**Try it**
Somewhere below, one line contains "charge collected during" and a later line contains "accommodate the requirements". Output those two lines and everything between them exactly, and nothing else.

**Records supplied**
——

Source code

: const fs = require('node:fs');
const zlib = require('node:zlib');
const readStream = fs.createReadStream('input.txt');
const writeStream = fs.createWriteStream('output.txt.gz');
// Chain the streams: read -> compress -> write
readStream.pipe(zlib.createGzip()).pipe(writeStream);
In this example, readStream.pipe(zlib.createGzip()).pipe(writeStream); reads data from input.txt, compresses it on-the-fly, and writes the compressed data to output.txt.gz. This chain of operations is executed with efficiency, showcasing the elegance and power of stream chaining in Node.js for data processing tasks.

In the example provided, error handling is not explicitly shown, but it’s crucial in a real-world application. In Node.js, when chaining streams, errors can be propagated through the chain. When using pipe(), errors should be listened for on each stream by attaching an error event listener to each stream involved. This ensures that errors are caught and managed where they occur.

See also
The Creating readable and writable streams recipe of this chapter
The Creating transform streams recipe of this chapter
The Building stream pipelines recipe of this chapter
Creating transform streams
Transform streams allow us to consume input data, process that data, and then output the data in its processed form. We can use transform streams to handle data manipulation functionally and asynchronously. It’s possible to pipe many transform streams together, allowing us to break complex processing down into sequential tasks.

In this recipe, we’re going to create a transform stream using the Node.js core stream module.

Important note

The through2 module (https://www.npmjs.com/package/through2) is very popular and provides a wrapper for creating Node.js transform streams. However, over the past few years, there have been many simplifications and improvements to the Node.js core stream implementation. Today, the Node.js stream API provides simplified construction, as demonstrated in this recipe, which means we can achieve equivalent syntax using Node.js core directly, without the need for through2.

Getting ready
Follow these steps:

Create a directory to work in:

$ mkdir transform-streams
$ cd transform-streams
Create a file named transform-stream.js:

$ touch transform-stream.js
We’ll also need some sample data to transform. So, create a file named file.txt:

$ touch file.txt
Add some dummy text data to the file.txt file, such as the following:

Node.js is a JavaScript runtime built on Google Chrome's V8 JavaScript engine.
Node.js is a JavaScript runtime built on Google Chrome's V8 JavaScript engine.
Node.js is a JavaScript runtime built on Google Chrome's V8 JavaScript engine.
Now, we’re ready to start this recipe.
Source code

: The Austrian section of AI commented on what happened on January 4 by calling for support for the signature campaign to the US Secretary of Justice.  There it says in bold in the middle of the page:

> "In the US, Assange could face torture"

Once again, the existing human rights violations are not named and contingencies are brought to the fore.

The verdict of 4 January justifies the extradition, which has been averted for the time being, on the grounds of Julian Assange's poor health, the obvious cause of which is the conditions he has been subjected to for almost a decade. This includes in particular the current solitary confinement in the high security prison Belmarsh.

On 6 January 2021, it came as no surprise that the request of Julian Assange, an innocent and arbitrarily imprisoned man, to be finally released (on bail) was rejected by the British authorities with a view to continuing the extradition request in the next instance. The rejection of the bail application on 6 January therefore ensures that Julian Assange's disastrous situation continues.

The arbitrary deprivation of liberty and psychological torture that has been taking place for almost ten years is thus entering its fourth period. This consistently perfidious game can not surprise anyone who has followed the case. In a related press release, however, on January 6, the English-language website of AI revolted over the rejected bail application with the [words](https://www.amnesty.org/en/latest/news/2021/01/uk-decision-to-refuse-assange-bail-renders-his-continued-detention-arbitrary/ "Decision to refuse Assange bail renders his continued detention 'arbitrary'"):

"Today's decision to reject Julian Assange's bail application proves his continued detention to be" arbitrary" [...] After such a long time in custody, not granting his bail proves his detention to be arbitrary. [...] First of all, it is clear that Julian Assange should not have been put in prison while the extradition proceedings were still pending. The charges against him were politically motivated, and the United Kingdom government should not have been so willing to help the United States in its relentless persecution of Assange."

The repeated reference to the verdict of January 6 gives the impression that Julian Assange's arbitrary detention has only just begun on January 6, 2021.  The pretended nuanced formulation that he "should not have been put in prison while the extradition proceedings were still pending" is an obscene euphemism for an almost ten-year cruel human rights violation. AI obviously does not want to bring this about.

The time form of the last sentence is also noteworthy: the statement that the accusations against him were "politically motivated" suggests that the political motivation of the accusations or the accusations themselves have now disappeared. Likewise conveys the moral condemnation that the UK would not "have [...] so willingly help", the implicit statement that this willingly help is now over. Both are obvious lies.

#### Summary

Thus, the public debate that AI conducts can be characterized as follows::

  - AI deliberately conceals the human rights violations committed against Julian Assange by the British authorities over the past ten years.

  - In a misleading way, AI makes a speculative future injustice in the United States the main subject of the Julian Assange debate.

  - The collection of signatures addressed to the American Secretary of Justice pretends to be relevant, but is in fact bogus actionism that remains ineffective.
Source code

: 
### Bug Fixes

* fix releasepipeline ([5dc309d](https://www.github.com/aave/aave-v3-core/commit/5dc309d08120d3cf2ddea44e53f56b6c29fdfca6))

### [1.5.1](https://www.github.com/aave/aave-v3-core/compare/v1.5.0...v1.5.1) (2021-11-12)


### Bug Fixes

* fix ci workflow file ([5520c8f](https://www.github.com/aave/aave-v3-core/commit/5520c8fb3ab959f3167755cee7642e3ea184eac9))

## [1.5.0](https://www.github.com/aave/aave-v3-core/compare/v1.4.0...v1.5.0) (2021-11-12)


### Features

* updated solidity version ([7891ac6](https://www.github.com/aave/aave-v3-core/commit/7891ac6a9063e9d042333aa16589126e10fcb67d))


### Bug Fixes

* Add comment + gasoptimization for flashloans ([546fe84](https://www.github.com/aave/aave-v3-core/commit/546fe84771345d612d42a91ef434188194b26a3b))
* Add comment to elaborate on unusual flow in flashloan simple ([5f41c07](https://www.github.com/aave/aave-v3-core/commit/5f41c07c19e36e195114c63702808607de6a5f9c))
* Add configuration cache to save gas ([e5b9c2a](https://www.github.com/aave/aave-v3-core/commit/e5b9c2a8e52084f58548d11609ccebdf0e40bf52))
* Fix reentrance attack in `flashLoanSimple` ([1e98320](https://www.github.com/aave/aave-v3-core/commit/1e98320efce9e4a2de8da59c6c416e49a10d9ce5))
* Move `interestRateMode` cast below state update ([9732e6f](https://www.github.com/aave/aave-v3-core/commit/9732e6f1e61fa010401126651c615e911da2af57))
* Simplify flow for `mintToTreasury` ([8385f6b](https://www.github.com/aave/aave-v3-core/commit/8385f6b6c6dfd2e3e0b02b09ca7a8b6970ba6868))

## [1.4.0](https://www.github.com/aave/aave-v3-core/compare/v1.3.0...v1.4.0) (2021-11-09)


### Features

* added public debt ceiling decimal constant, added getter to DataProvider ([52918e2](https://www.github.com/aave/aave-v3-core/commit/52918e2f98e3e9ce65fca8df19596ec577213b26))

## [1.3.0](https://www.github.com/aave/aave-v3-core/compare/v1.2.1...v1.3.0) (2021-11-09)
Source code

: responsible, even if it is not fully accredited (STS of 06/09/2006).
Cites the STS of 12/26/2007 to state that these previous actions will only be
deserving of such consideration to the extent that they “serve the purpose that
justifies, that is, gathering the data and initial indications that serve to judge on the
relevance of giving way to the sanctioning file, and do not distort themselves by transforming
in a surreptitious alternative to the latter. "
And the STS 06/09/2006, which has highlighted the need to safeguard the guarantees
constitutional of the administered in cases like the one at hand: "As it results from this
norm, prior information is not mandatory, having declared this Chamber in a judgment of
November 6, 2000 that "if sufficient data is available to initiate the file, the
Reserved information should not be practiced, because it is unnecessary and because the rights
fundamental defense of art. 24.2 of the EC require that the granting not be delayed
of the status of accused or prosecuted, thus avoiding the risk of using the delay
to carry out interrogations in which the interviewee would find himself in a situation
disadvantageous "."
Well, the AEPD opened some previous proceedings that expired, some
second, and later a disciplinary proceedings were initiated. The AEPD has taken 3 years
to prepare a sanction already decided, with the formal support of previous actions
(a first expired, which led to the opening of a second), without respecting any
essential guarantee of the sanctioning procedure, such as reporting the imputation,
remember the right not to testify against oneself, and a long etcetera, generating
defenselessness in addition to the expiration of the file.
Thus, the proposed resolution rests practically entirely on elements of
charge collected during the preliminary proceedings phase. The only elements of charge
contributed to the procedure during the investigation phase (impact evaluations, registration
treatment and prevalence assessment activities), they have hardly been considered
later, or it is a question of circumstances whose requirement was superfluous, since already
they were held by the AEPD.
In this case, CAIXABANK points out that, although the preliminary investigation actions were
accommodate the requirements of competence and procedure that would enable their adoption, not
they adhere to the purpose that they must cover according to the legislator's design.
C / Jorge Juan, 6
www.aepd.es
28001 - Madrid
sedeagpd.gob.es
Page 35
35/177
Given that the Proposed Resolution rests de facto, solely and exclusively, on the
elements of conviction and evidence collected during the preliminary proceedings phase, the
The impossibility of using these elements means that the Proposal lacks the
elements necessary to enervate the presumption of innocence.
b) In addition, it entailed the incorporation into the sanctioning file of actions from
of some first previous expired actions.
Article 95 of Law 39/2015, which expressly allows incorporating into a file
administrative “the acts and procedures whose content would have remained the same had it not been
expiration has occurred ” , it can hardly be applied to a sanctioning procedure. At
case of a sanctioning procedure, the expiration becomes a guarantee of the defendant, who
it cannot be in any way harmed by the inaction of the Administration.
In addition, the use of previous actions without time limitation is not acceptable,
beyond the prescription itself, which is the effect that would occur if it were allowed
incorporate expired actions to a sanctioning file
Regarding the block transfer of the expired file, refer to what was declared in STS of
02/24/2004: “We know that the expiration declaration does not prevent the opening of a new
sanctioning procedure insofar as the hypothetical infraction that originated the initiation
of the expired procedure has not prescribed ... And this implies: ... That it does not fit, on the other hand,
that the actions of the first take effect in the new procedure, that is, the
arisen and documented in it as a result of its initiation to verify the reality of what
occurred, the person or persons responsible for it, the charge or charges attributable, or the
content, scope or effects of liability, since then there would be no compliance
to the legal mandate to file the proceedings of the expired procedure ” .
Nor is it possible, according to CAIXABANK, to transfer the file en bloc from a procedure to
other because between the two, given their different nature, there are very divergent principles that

——

**Exercise solution**
charge collected during the preliminary proceedings phase. The only elements of charge
contributed to the procedure during the investigation phase (impact evaluations, registration
treatment and prevalence assessment activities), they have hardly been considered
later, or it is a question of circumstances whose requirement was superfluous, since already
they were held by the AEPD.
In this case, CAIXABANK points out that, although the preliminary investigation actions were
accommodate the requirements of competence and procedure that would enable their adoption, not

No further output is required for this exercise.